**EXERCISE REQUIREMENTS**: Look through the data and write out every line with the word "http" in it.

**RAW DATA**:

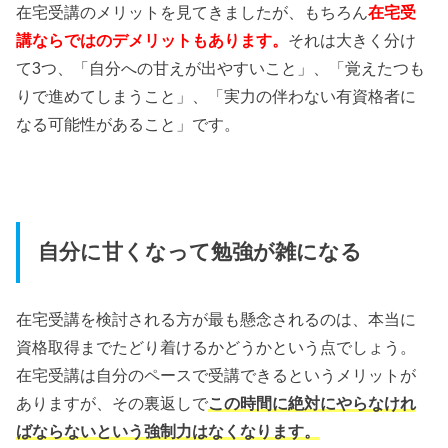
在宅受講のメリットを見てきましたが、もちろん
在宅受
講ならではのデメリットもあります。
それは大きく分け
て3つ、「自分への甘えが出やすいこと」、「覚えたつも
りで進めてしまうこと」、「実力の伴わない有資格者に
なる可能性があること」です。
自分に甘くなって勉強が雑になる
在宅受講を検討される方が最も懸念されるのは、本当に
資格取得までたどり着けるかどうかという点でしょう。
在宅受講は自分のペースで受講できるというメリットが
ありますが、その裏返しで
この時間に絶対にやらなけれ
ばならないという強制力はなくなります。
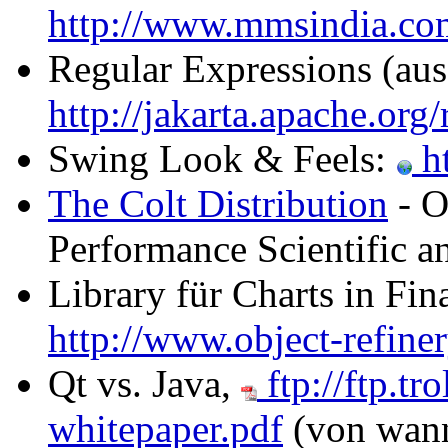
http://www.mmsindia.c
Regular Expressions (aus
http://jakarta.apache.org
Swing Look & Feels:
ht
The Colt Distribution
- O
Performance Scientific a
Library für Charts in F
http://www.object-refiner
Qt vs. Java,
ftp://ftp.tr
whitepaper.pdf
(von wann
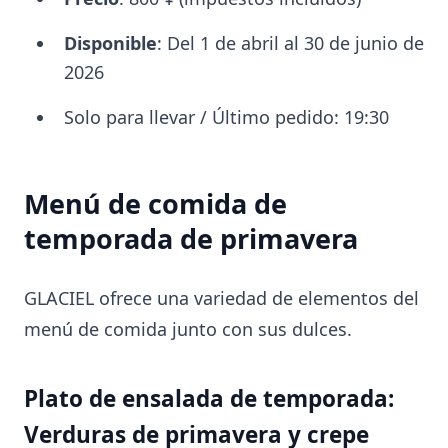
Disponible
: Del 1 de abril al 30 de junio de
2026
Solo para llevar / Último pedido: 19:30
Menú de comida de
temporada de primavera
GLACIEL ofrece una variedad de elementos del
menú de comida junto con sus dulces.
Plato de ensalada de temporada:
Verduras de primavera y crepe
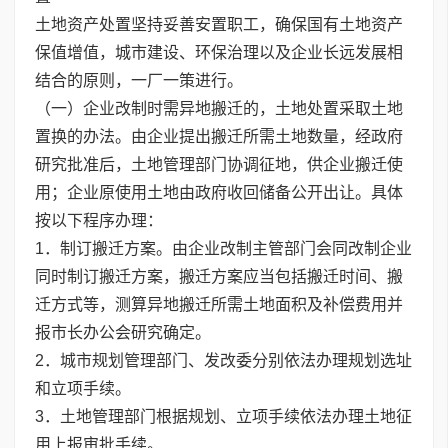
土地资产处置坚持妥善安置职工，确保国有土地资产
保值增值，城市建设、环保治理以及企业长远发展相
结合的原则，一厂一策进行。
（一）企业改制时需异地搬迁的，土地处置采取土地
置换的办法。由企业提出搬迁所需土地数量，经政府
研究批准后，土地管理部门协调征地，供企业搬迁使
用；企业原使用土地由政府收回储备公开出让。具体
按以下程序办理：
1．制订搬迁方案。由企业改制主管部门会同改制企业
同时制订搬迁方案，搬迁方案应当包括搬迁时间、搬
迁方式等，测算异地搬迁所需土地面积及补偿费用并
报市长办公会研究确定。
2．城市规划管理部门、发改委分别依法办理规划选址
和立项手续。
3．土地管理部门根据规划、立项手续依法办理土地征
用上报审批手续。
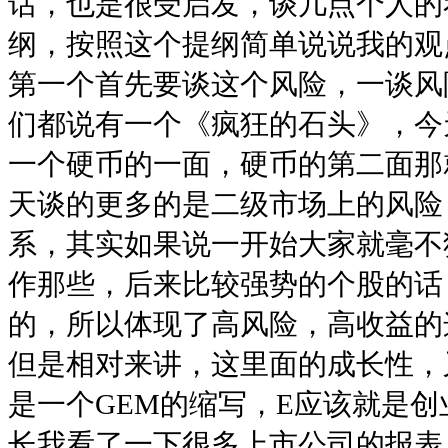
话，也是很受启发，谈几点个人的
纲，按照这个提纲简单说说我的观
第一个首先要谈这个风险，一谈风
们都说有一个《疯狂的石头》，今
一个硬币的一面，硬币的第二面那
天谈的更多的是二级市场上的风险
系，其实如果说一开始大家就毫不
作那些，后来比较强势的个股的话
的，所以体现了高风险，高收益的
但是相对来讲，这里面的成长性，
是一个GEM的缩写，E应该就是
长我看了一下很多上市公司的报表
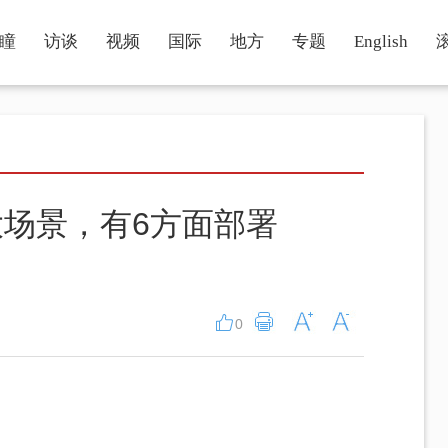
瞳
访谈
视频
国际
地方
专题
English
场景，有6方面部署
0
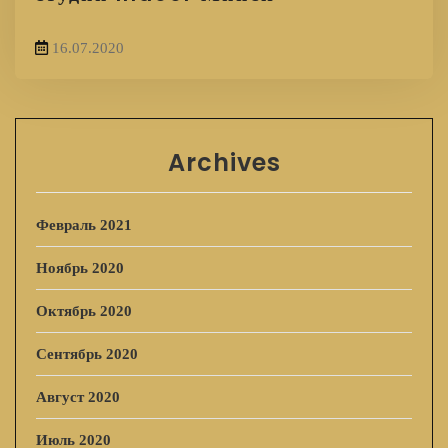
16.07.2020
Archives
Февраль 2021
Ноябрь 2020
Октябрь 2020
Сентябрь 2020
Август 2020
Июль 2020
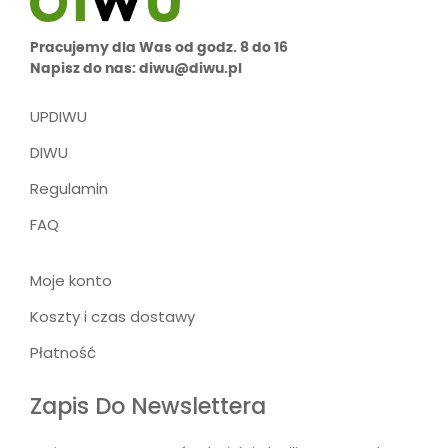
Pracujemy dla Was od godz. 8 do 16
Napisz do nas: diwu@diwu.pl
UPDIWU
DIWU
Regulamin
FAQ
Moje konto
Koszty i czas dostawy
Płatność
Zapis Do Newslettera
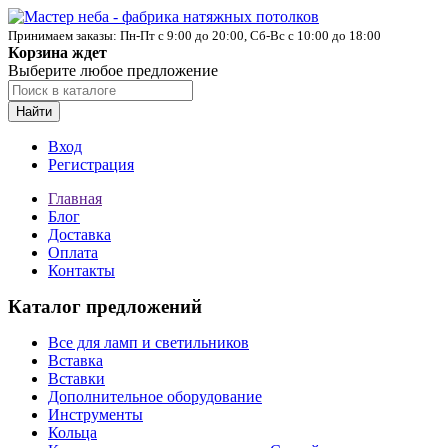
Принимаем заказы: Пн-Пт с 9:00 до 20:00, Сб-Вс с 10:00 до 18:00
Корзина ждет
Выберите любое предложение
Найти
Вход
Регистрация
Главная
Блог
Доставка
Оплата
Контакты
Каталог предложений
Все для ламп и светильников
Вставка
Вставки
Дополнительное оборудование
Инструменты
Кольца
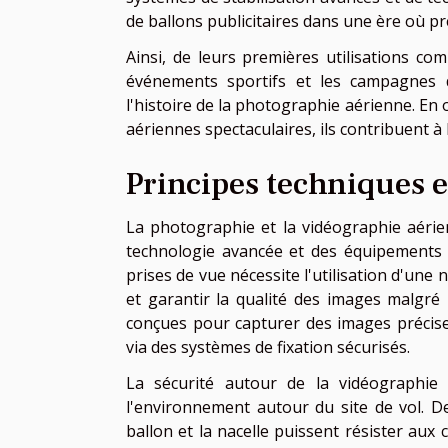
de ballons publicitaires dans une ère où pré
Ainsi, de leurs premières utilisations com
événements sportifs et les campagnes de
l'histoire de la photographie aérienne. En
aériennes spectaculaires, ils contribuent à
Principes techniques 
La photographie et la vidéographie aérien
technologie avancée et des équipements s
prises de vue nécessite l'utilisation d'une n
et garantir la qualité des images malgr
conçues pour capturer des images précise
via des systèmes de fixation sécurisés.
La sécurité autour de la vidéographie
l'environnement autour du site de vol. D
ballon et la nacelle puissent résister au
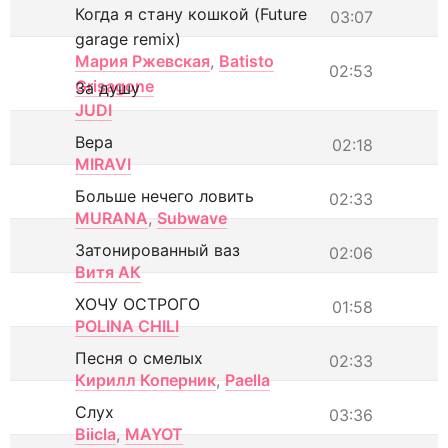
Когда я стану кошкой (Future
03:07
garage remix)
Мария Ржевская
,
Batisto
02:53
Grisagone
За душу
JUDI
Вера
02:18
MIRAVI
Больше нечего ловить
02:33
MURANA
,
Subwave
Затонированный ваз
02:06
Витя АК
ХОЧУ ОСТРОГО
01:58
POLINA CHILI
Песня о смелых
02:33
Кирилл Коперник
,
Paella
Слух
03:36
Biicla
,
MAYOT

**RESULT**:
http://www.mmsindia.c
http://jakarta.apache.org
http://www.object-refiner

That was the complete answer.